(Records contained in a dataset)
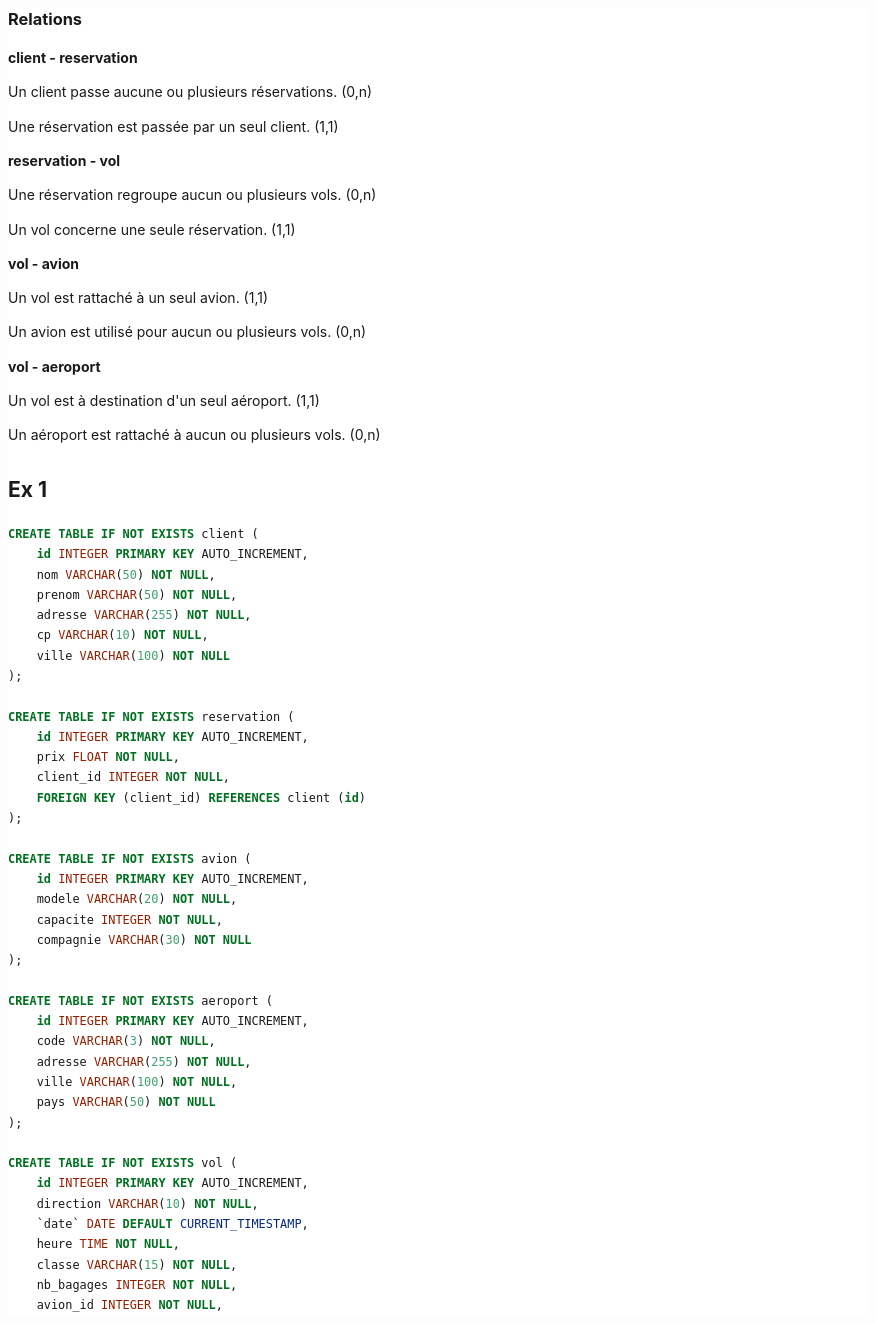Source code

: ### Relations

**client - reservation**

Un client passe aucune ou plusieurs réservations. (0,n)

Une réservation est passée par un seul client. (1,1)

**reservation - vol**

Une réservation regroupe aucun ou plusieurs vols. (0,n)

Un vol concerne une seule réservation. (1,1)

**vol - avion**

Un vol est rattaché à un seul avion. (1,1)

Un avion est utilisé pour aucun ou plusieurs vols. (0,n)

**vol - aeroport**

Un vol est à destination d'un seul aéroport. (1,1)

Un aéroport est rattaché à aucun ou plusieurs vols. (0,n)

## Ex 1

```sql
CREATE TABLE IF NOT EXISTS client (
    id INTEGER PRIMARY KEY AUTO_INCREMENT,
    nom VARCHAR(50) NOT NULL,
    prenom VARCHAR(50) NOT NULL,
    adresse VARCHAR(255) NOT NULL,
    cp VARCHAR(10) NOT NULL,
    ville VARCHAR(100) NOT NULL
);

CREATE TABLE IF NOT EXISTS reservation (
    id INTEGER PRIMARY KEY AUTO_INCREMENT,
    prix FLOAT NOT NULL,
    client_id INTEGER NOT NULL,
    FOREIGN KEY (client_id) REFERENCES client (id)
);

CREATE TABLE IF NOT EXISTS avion (
    id INTEGER PRIMARY KEY AUTO_INCREMENT,
    modele VARCHAR(20) NOT NULL,
    capacite INTEGER NOT NULL,
    compagnie VARCHAR(30) NOT NULL
);

CREATE TABLE IF NOT EXISTS aeroport (
    id INTEGER PRIMARY KEY AUTO_INCREMENT,
    code VARCHAR(3) NOT NULL,
    adresse VARCHAR(255) NOT NULL,
    ville VARCHAR(100) NOT NULL,
    pays VARCHAR(50) NOT NULL
);

CREATE TABLE IF NOT EXISTS vol (
    id INTEGER PRIMARY KEY AUTO_INCREMENT,
    direction VARCHAR(10) NOT NULL,
    `date` DATE DEFAULT CURRENT_TIMESTAMP,
    heure TIME NOT NULL,
    classe VARCHAR(15) NOT NULL,
    nb_bagages INTEGER NOT NULL,
    avion_id INTEGER NOT NULL,
```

EXERCISE PROMPT
Pictures are to be left out; all other data must be returned exactly.

TASK ANSWER
Source code

: ### Relations

**client - reservation**

Un client passe aucune ou plusieurs réservations. (0,n)

Une réservation est passée par un seul client. (1,1)

**reservation - vol**

Une réservation regroupe aucun ou plusieurs vols. (0,n)

Un vol concerne une seule réservation. (1,1)

**vol - avion**

Un vol est rattaché à un seul avion. (1,1)

Un avion est utilisé pour aucun ou plusieurs vols. (0,n)

**vol - aeroport**

Un vol est à destination d'un seul aéroport. (1,1)

Un aéroport est rattaché à aucun ou plusieurs vols. (0,n)

## Ex 1

```sql
CREATE TABLE IF NOT EXISTS client (
    id INTEGER PRIMARY KEY AUTO_INCREMENT,
    nom VARCHAR(50) NOT NULL,
    prenom VARCHAR(50) NOT NULL,
    adresse VARCHAR(255) NOT NULL,
    cp VARCHAR(10) NOT NULL,
    ville VARCHAR(100) NOT NULL
);

CREATE TABLE IF NOT EXISTS reservation (
    id INTEGER PRIMARY KEY AUTO_INCREMENT,
    prix FLOAT NOT NULL,
    client_id INTEGER NOT NULL,
    FOREIGN KEY (client_id) REFERENCES client (id)
);

CREATE TABLE IF NOT EXISTS avion (
    id INTEGER PRIMARY KEY AUTO_INCREMENT,
    modele VARCHAR(20) NOT NULL,
    capacite INTEGER NOT NULL,
    compagnie VARCHAR(30) NOT NULL
);

CREATE TABLE IF NOT EXISTS aeroport (
    id INTEGER PRIMARY KEY AUTO_INCREMENT,
    code VARCHAR(3) NOT NULL,
    adresse VARCHAR(255) NOT NULL,
    ville VARCHAR(100) NOT NULL,
    pays VARCHAR(50) NOT NULL
);

CREATE TABLE IF NOT EXISTS vol (
    id INTEGER PRIMARY KEY AUTO_INCREMENT,
    direction VARCHAR(10) NOT NULL,
    `date` DATE DEFAULT CURRENT_TIMESTAMP,
    heure TIME NOT NULL,
    classe VARCHAR(15) NOT NULL,
    nb_bagages INTEGER NOT NULL,
    avion_id INTEGER NOT NULL,
```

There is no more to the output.